Lately I’m focusing on bodyweight exercises. I used to think you could never get very big and strong doing bodyweight. In 2002 I timed how many pushups I could do in a minute – 83. That’s a lot and I was fit, but I wasn’t powerful at 6’3 175 lbs. I never tried to do more difficult bodyweight exercises, only pushups and pullups.
Anybody who doesn’t think you can get big and powerful with bodyweight exercises should check out Hannibal on YouTube.
I read a few strength and conditioning blogs. StrongLifts is by far the most applicable to beginners and intermediate athletes. Until you can squat 150% of your bodyweight for 5 sets of 5, do StrongLifts. It’s what I put trainees on. Jason Ferruggia has become my favorite. He’s the best. He trains professional athletes in all major sports. But reading him is for passionate athletes. I’m starting to pay attention to Travis Stoetzel, and I like how he publishes a lot of impressive videos (check out Death by Barbell). Finally, I can’t actually do a strict rep for every bodyweight exercise I listed. For the ones I can’t do one of, I’m starting progression variations. You can find those progression tutorials on Beast Skills.

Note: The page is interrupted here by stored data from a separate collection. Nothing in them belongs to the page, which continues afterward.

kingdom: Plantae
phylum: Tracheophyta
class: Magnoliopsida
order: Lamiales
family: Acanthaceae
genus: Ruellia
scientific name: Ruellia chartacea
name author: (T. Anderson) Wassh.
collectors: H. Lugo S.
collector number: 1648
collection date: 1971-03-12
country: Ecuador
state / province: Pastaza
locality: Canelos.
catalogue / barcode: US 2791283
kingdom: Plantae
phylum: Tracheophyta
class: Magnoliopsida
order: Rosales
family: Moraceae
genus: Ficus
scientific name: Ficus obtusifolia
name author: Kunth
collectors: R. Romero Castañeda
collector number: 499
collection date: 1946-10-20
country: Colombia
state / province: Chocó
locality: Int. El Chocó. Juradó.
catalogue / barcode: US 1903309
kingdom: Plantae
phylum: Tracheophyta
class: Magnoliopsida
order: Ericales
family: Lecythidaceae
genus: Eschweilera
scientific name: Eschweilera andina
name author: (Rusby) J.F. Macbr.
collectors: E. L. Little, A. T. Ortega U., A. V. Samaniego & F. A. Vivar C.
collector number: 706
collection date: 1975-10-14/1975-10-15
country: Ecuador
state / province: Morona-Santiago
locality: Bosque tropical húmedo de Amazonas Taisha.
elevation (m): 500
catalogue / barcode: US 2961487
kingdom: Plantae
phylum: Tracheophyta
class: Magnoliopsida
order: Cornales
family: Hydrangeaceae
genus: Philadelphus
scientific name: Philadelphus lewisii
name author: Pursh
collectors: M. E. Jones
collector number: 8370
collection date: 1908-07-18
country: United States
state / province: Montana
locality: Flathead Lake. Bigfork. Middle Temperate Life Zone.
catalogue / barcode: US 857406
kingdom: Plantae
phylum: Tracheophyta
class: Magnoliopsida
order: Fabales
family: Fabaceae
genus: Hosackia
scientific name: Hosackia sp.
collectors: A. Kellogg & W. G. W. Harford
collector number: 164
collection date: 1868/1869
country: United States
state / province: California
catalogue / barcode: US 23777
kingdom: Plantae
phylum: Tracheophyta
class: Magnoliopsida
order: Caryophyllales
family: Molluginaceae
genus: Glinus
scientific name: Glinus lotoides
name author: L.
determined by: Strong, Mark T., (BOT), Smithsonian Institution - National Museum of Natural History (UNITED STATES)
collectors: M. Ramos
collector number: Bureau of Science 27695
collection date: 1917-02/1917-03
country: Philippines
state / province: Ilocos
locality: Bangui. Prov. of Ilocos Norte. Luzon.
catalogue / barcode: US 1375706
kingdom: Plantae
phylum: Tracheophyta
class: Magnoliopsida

Music is important to the most guys into powerlifting or strongman. The intensity is so high you need something to pick you up. Last summer I squatted 385 lbs for 3 sets of 3. When I put that much weight on my back my face turns beet-red and veins pop out of my forehead.
At that level of intensity your nervous system becomes just as important as the muscles. Your nervous system takes longer to recover. Your body will try to talk you out of picking up that much weight. So music helps get us there mentally. 99% of workout music is metal or rap. Here are my heavy-ass-weight-training pics:
Coal Chamber – Big Truck
Pantera – Walk
Marilyn Manson – Beautiful People
White Zombie – Thunder Kiss ‘65
Rage Against The Machine – Guerilla Radio
Disturbed – Down with the Sickness
Ram Jam – Black Betty
Very honorable mention for Twista’s entire Adrenaline Rush album and Raze it Up by Onyx (not on YouTube).